La explicación que más me ha fascinado es la que hace Michael Ende, explicación que plasma elementos fantásticos en una realidad cercana a nosotros a través de su cautivador cuento, Momo.
Esta historia nos presenta a una niña que, sin disponer de más armas además de su aguda imaginación y particular talento para escuchar a los demás, derrotó a la monstruosa organización de los “ladrones de tiempo”.

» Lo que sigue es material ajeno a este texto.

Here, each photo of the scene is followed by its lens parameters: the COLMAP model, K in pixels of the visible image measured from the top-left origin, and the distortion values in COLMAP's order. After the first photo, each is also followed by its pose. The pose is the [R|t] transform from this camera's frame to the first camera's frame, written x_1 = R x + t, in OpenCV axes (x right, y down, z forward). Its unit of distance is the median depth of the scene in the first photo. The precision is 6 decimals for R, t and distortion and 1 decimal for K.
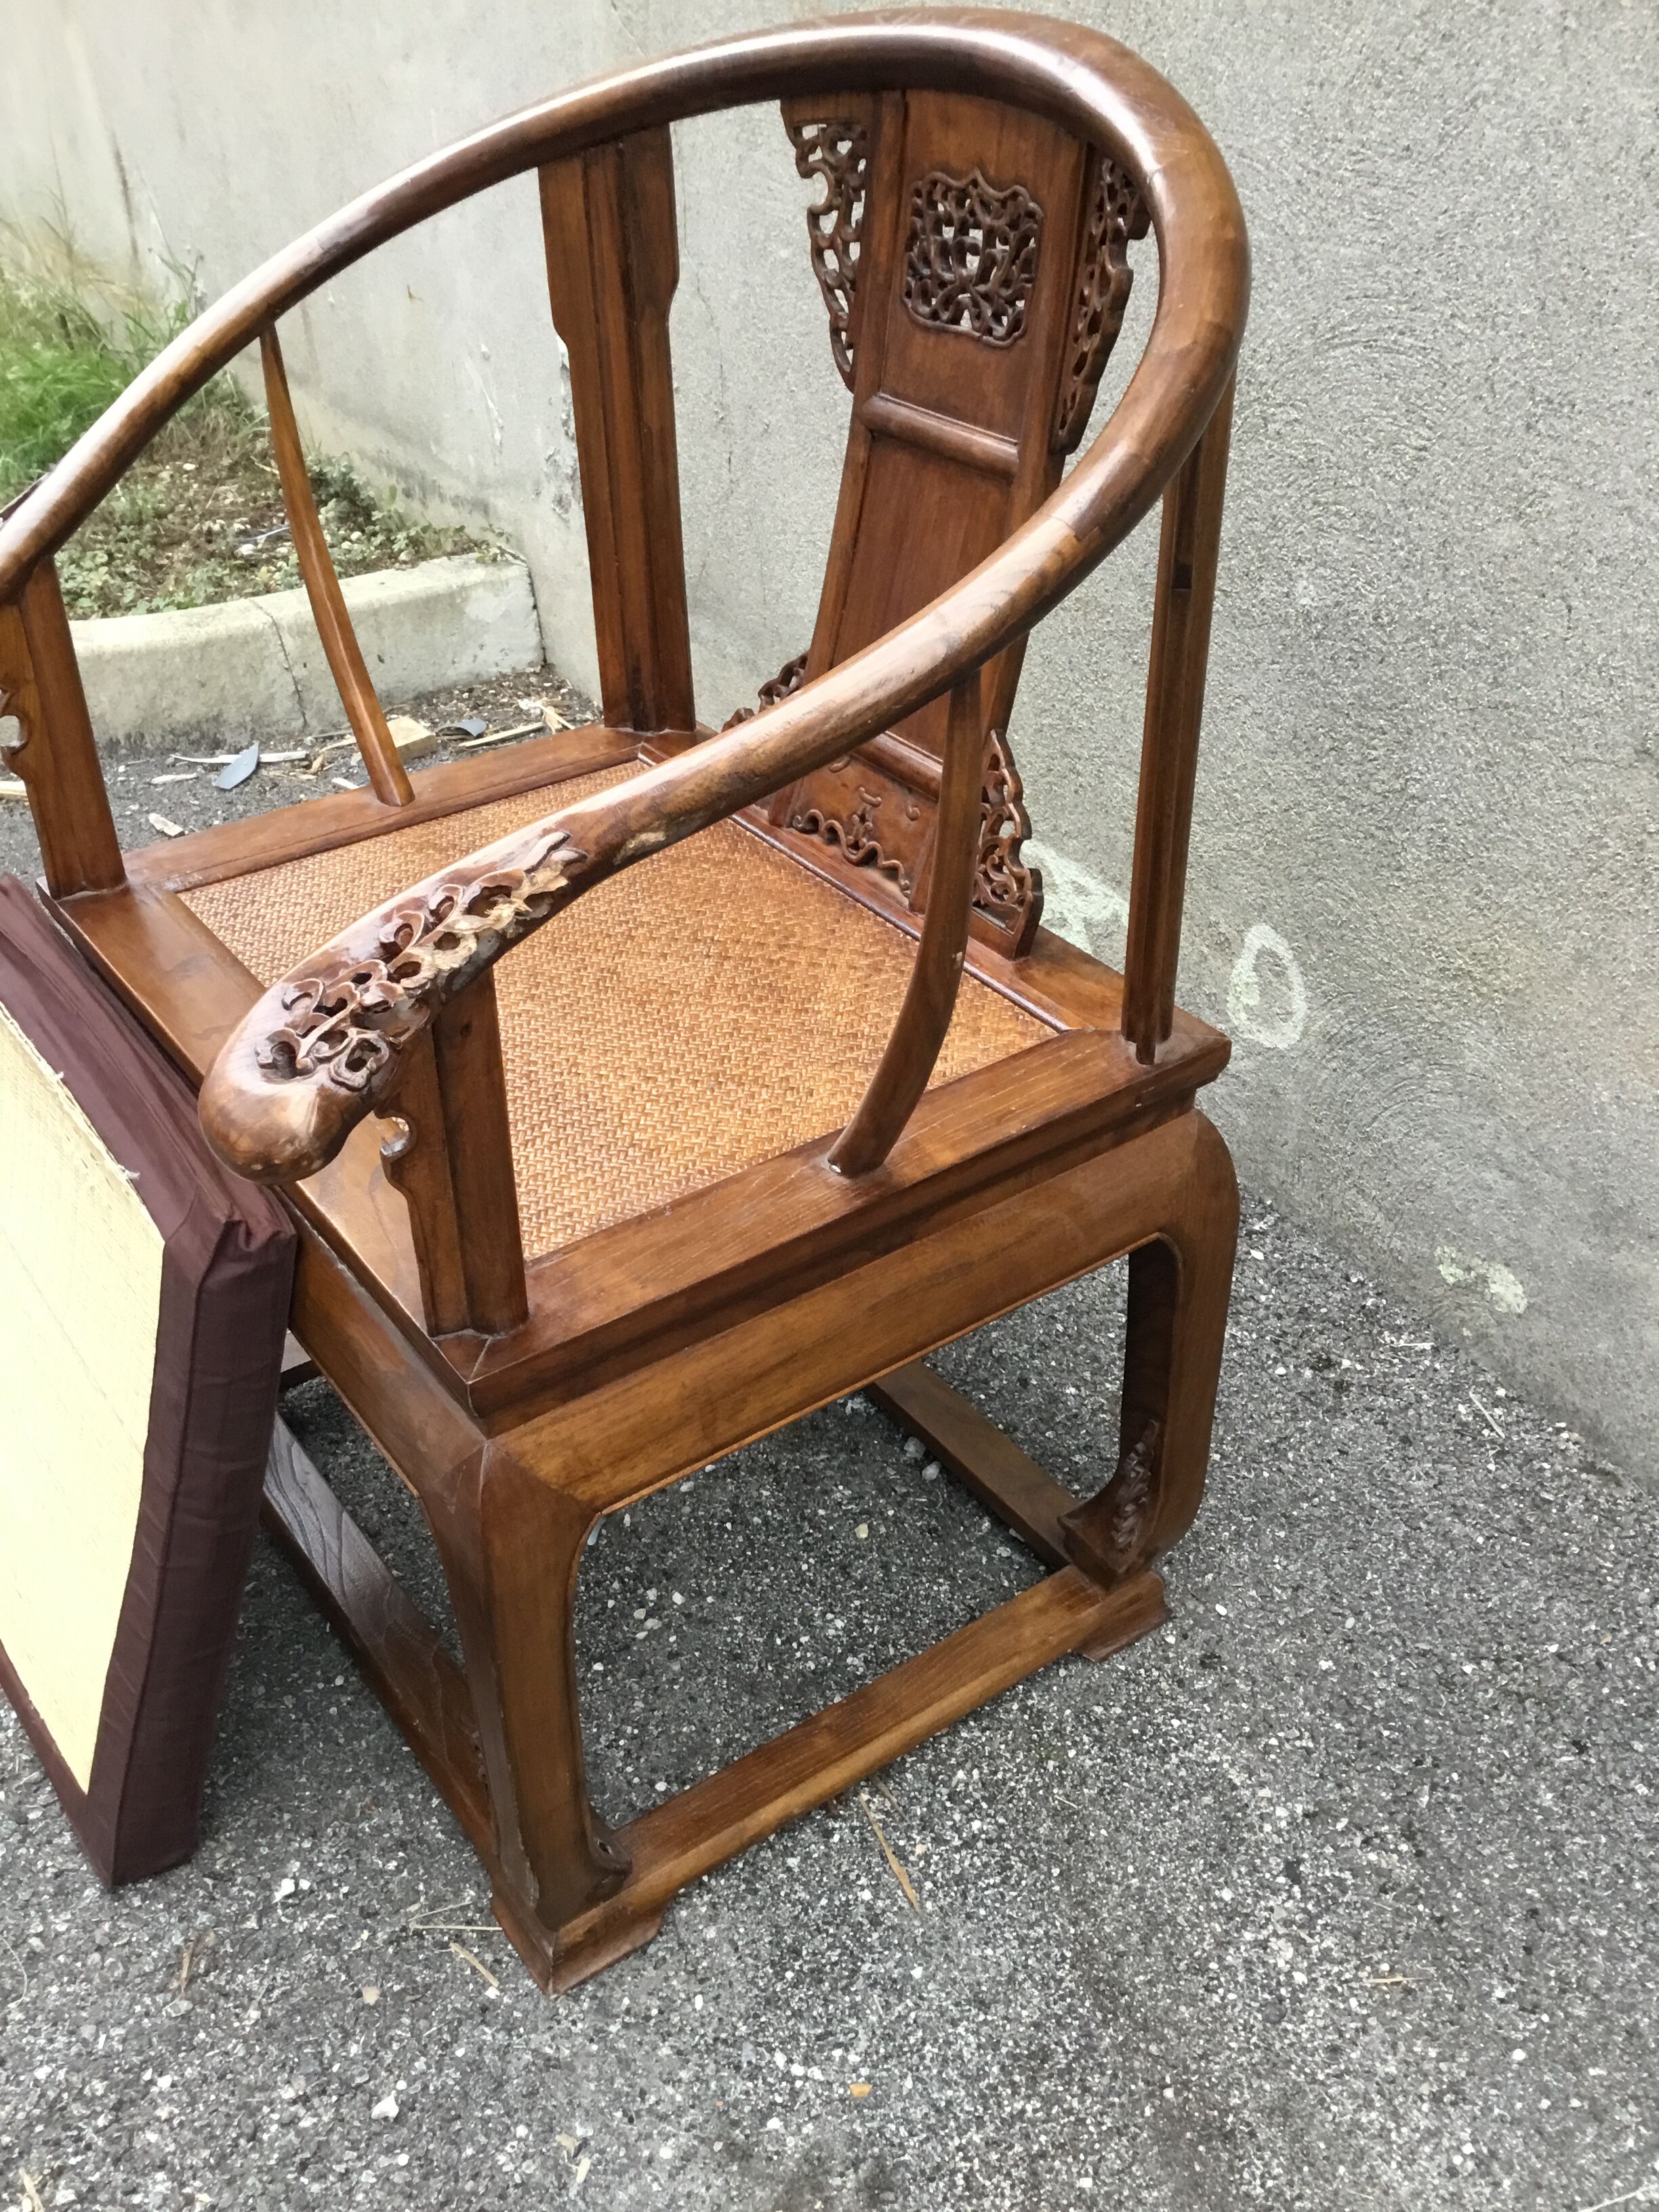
lens RADIAL K [[2025.1, 0, 812.1], [0, 2025.1, 1097.9], [0, 0, 1]] dist [0.073761, -0.097871]
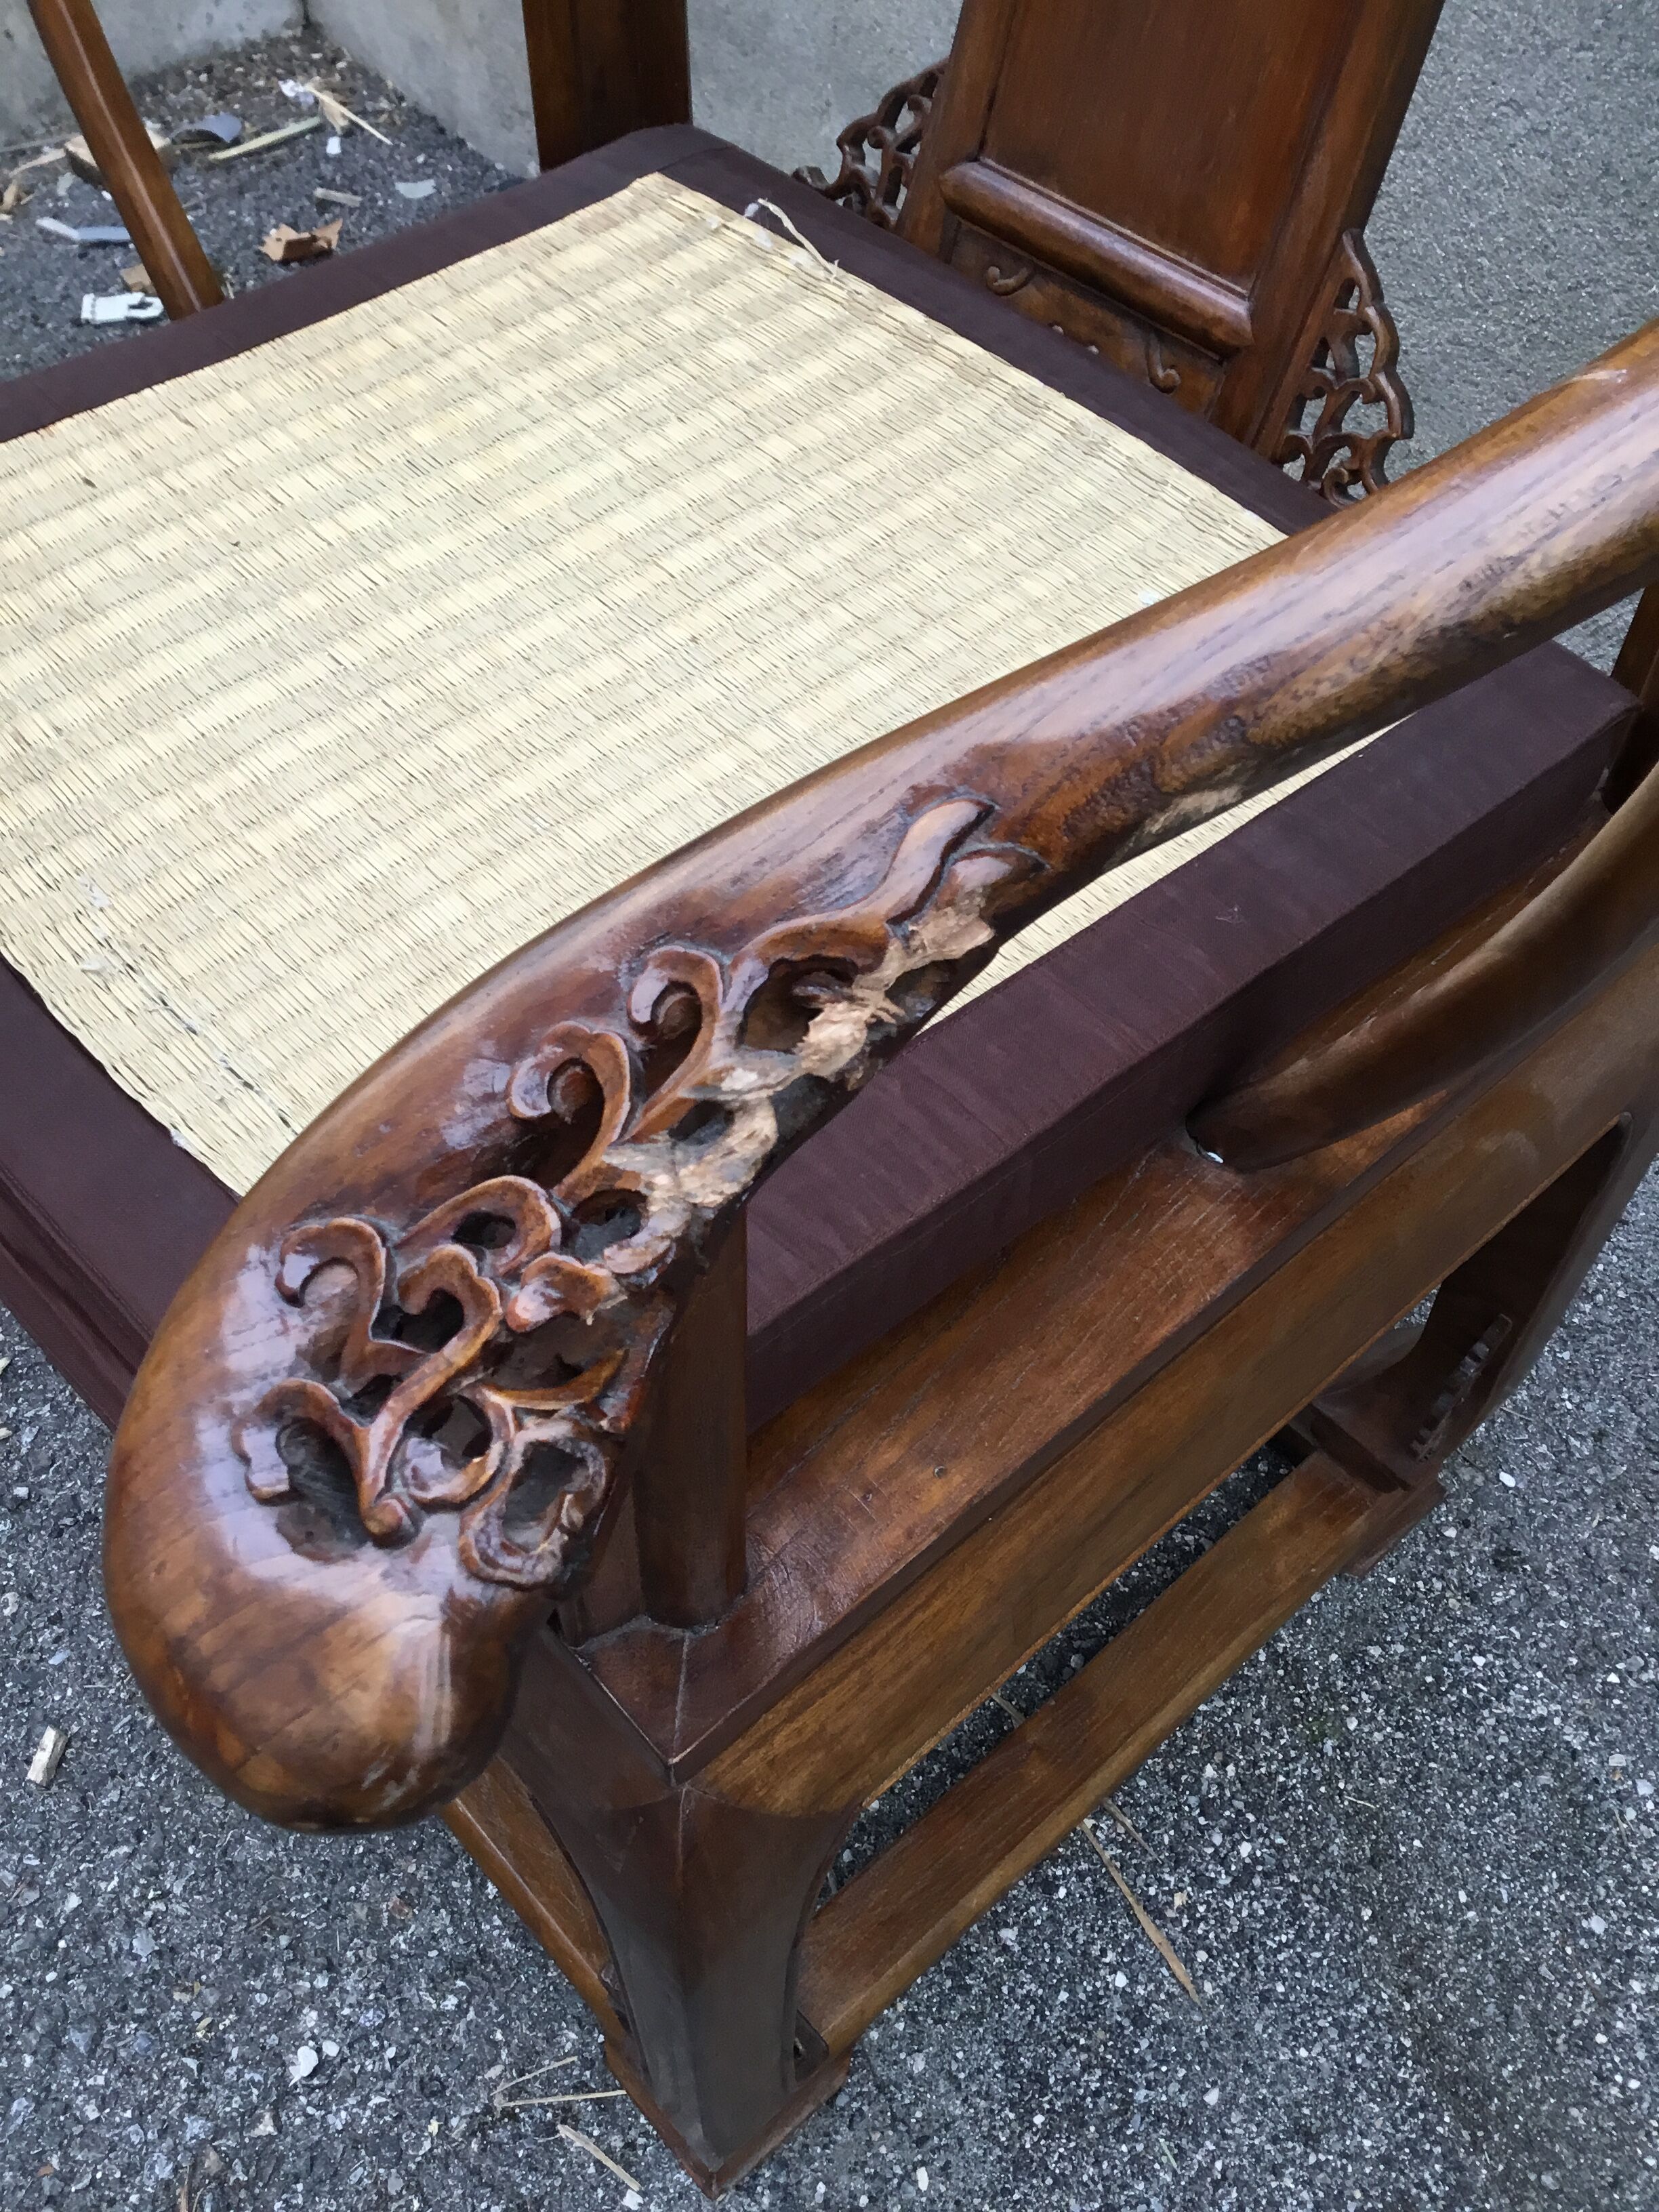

Considero que Momo refleja a detalle la complicada relación que se tiene con el tiempo y la productividad hoy en día, la incapacidad que se tiene para bajar el ritmo, lo condenado que está el descanso absoluto, a veces solo tomarse cinco minutos para respirar y poner nuestros pensamientos en orden parece algo absurdo o innecesario. Si desperdicias el tiempo, tan valioso y escaso, te debes de apartar del camino. A fin de cuentas, entre más trabajes hoy tendrás más garantizado el descanso y una vida plena mañana, ¿cierto?
Una de las hazañas más destacables de Michael Ende al escribir Momo fue la capacidad de que su obra fuera entendible por todos, tanto niños como adultos, al usar analogías para simplificar y explicar conceptos algo complejos para que sean más sencillos de entender.
Tenemos, por ejemplo, a los “hombres grises” o “ladrones de tiempo”, que representan el terror al que nos exponen las exigencias de la vida moderna a desperdiciar el tiempo en cosas que se consideran inútiles, los pensamientos que nos carcomen y no nos permiten gastar nuestro tiempo en lo que verdaderamente queremos. Por otro lado, están las “flores de tiempo”, el tiempo en si mismo, un “algo” que se le otorga a cada persona, algo que determina su tiempo de vida y está guardado en el corazón de cada individuo. Y también está el “Maestro Hora”, el administrador del tiempo, quien daba a la gente el maravilloso regalo de las flores de tiempo.
Para concluir, pienso que el autor verdaderamente plasmó un problema real de la actualidad de manera muy precisa, ya que usualmente no nos hacemos el tiempo de vivir nuestra vida de manera plena, sino que nos enfocamos en qué tan productivos somos para los demás. Nos invita a contemplar cómo la vida florece con cada latido.